The results of this study indicate that heterozygotes carrying the gene for the c.338C-T mutation may be more likely to be affected than homozygotes carrying the gene. However, the c.338C-T mutation may be more prevalent in populations with limited genetic exchange. This finding highlights the need for greater awareness and research into this condition. As with all research, raw data supporting the conclusions in this manuscript are made freely available to qualified researchers.

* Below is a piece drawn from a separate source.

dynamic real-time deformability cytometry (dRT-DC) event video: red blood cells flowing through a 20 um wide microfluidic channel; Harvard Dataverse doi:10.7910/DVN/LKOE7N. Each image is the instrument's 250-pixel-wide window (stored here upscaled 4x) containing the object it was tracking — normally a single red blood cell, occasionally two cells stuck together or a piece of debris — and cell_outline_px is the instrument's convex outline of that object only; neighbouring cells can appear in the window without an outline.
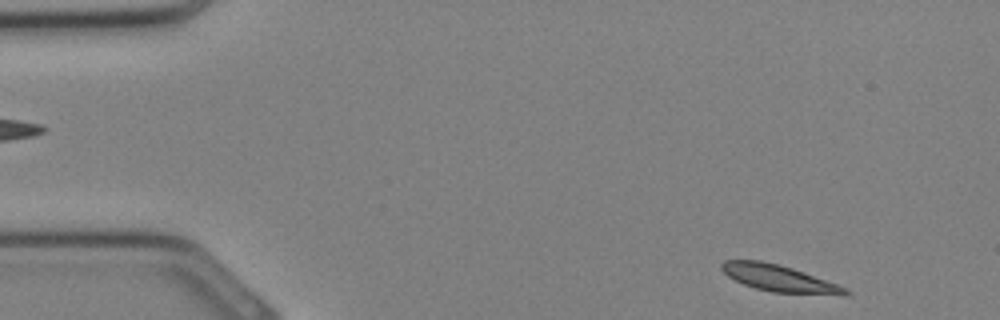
{"species": "Egyptian fruit bat (a non-hibernating species)", "species_latin": "Rousettus aegyptiacus", "temperature_condition": "cold", "stored_images_in_passage": 31, "camera_frame_rate_fps": 3000, "um_per_image_px": 0.085, "animal": {"sex": "female"}, "frame": {"image": 1, "passage_image": 1, "time_ms": 0.0, "image_size_px": [1000, 320], "cell_outline_px": [[852, 292], [848, 296], [844, 296], [772, 292], [756, 288], [744, 284], [728, 276], [720, 268], [720, 264], [724, 260], [760, 260], [780, 264], [804, 272], [848, 288]], "centroid_in_image_um": [66.29, 23.67], "position_along_channel_um": 18.7, "area_um2": 19.48}}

Although most cases of carnitine palmitoyl transferase II deficiency are mild, the disorder may be serious. As a result, individuals with this mutation may suffer from malignant hyperthermia and variable myopathy. The most common mutation involves replacing the amino acid serine with leucine in position 113. It is important to note, however, that despite the severe nature of this condition, it is not fatal.
PMID: 1988962 by Finocchiaro G., et al. cDNA cloning, sequence analysis, and chromosomal localization of the gene for human carnitine palmitoyltransferase.
PMID: 7711730 by Verderio E., et al. Carnitine palmitoyltransferase II deficiency: structure of the gene and characterization of two novel disease-causing mutations.